We had a great time in Henley and decided to swing by to Costco to grab some bargain. In the past, Alex hates Costco and would wriggle and whine. He was very different today, not only did he sat nicely on the trolley, he helped with the shopping as well. I mean really helped with the shopping - he decided to put everything that I looked at in the trolley. I was shocked because, he would put them back onto the shelves in the past but this time he decided to buy them instead and when I object, he laughed. What a cheeky devil!

He also asked to use the toilet in Costco - so, it's not a coincidence that he wanted to use the toilet at the rowing museum.

Tuesday 04/03/08

Julia, our Earlybird trainer came by today with a video camera to record our home work with Alex. We were given an assignment, we had to play with Alex using the "three-way shared attention" method. We had to choose either using a book or a toy with Alex to encourage interaction, turn-takings and communication.

We chose to read a book together and Alex was communicating the whole time. Julia was really impressed with him and told us that his interaction with me and the book shows that he is more advanced than his neuro-typical peers. He could anticipate what will happen next and even took part in the story. I am just so proud of him.

Wednesday 05/03/08

A very independent boy today. I was told that he said "Good Morning" very clearly at nursery. He also attempted Stretch'n'Grow with no help from an adult and finished all his lunch all by himself. What more can I ask for?

I believe having an open mind and stay positive helped Alex's progress. We let him take his own time to develop while setting boundaries and guiding him when we see fit. It does not matter if a child is neuro-typical or having special needs, when he is ready to, there's no looking back.

Saturday, March 01, 2008

Ouch! Don't touch me pleazeeeeee ......

Went Ice Skating with Alex yesterday and boy ..... it hurts.
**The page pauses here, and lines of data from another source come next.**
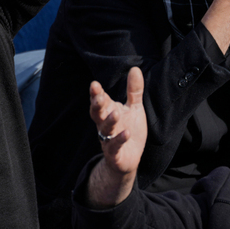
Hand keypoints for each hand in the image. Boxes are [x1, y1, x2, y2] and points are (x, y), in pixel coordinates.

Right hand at [84, 68, 145, 208]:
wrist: (129, 160)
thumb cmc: (129, 130)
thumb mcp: (134, 109)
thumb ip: (133, 91)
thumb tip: (135, 68)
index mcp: (108, 112)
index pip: (100, 101)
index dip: (96, 94)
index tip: (94, 84)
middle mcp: (105, 125)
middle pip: (97, 113)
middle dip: (97, 105)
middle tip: (99, 96)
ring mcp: (108, 139)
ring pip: (105, 129)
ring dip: (109, 121)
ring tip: (116, 113)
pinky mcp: (115, 153)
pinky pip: (115, 146)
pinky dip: (119, 140)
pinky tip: (126, 133)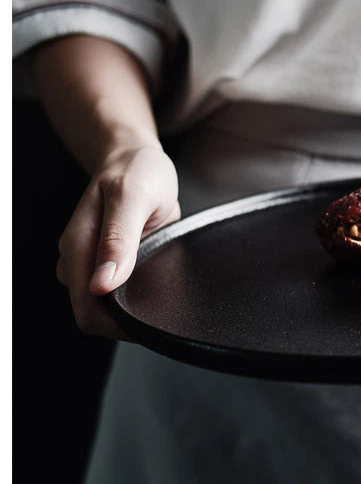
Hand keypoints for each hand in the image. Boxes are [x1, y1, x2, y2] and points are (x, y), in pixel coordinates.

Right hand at [56, 145, 180, 338]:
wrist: (136, 158)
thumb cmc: (137, 171)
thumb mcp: (133, 196)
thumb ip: (119, 239)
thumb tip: (101, 285)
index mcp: (76, 245)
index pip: (86, 310)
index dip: (116, 325)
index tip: (148, 319)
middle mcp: (78, 259)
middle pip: (93, 315)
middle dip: (125, 319)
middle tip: (160, 301)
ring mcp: (91, 263)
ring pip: (105, 307)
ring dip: (132, 307)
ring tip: (158, 283)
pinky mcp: (107, 263)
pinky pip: (119, 293)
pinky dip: (137, 294)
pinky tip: (154, 279)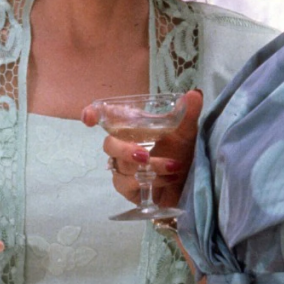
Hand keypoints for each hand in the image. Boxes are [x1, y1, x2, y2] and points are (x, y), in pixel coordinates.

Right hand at [83, 89, 202, 208]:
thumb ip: (189, 114)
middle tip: (144, 155)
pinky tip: (169, 178)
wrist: (191, 184)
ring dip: (150, 167)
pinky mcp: (129, 189)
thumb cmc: (182, 154)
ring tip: (174, 166)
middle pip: (109, 145)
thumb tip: (194, 94)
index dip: (93, 114)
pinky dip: (151, 181)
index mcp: (134, 128)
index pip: (107, 118)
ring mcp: (124, 169)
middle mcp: (125, 146)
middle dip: (125, 150)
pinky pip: (129, 185)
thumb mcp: (188, 133)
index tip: (89, 118)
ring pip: (122, 167)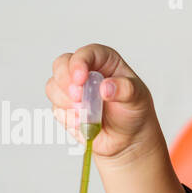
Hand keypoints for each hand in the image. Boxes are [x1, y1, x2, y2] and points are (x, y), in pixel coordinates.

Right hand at [45, 44, 165, 161]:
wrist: (128, 138)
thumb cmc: (134, 112)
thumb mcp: (138, 98)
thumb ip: (126, 90)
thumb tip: (106, 87)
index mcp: (104, 61)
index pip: (86, 53)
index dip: (79, 63)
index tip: (80, 79)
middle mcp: (85, 70)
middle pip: (61, 65)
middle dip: (65, 82)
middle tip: (79, 98)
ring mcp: (72, 88)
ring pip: (53, 87)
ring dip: (67, 103)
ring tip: (87, 115)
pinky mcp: (64, 106)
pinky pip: (56, 109)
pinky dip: (68, 117)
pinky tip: (83, 123)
I fell once and that's because I couldn't stop but it didn't really hurt. What hurts most are my calves. As soon as I slipped into the skating boots, I could feel my calves pulling and it felt as if I have walked miles and miles. Really does show how unfit I am - need to exercise more ....

Anyway, Alex went onto the ice a few times but was hanging on to me for dear life. It's not easy to hold a small child and to skate when you are only a beginner yourself. I am supposed to feel cold with all the ice around me but I was sweating for Britain.

Alex asked to get off the ice and I left him sitting by the rink while I went off skating myself. He seemed to enjoy watching me skate and laughed whenever I come back to him. He would then wave me off and say "bye bye" and laugh again. He had a great time while I was trying to dodge the dodgy ice patches. I decided to find an instructor to give Alex private lessons to give him some confidence. After the session, I asked Alex if he like ice skating and he said yes.

On our way out, I stopped by the Reception to get information on private lessons and was told to leave my contact and one of the instructors will call me. I mentioned to the Receptionist that I need one who has experience teaching special need children. Her reaction tells me that they have never come across such a case. Well, I'll just have to wait for their call.

It's fun to do different things for a change.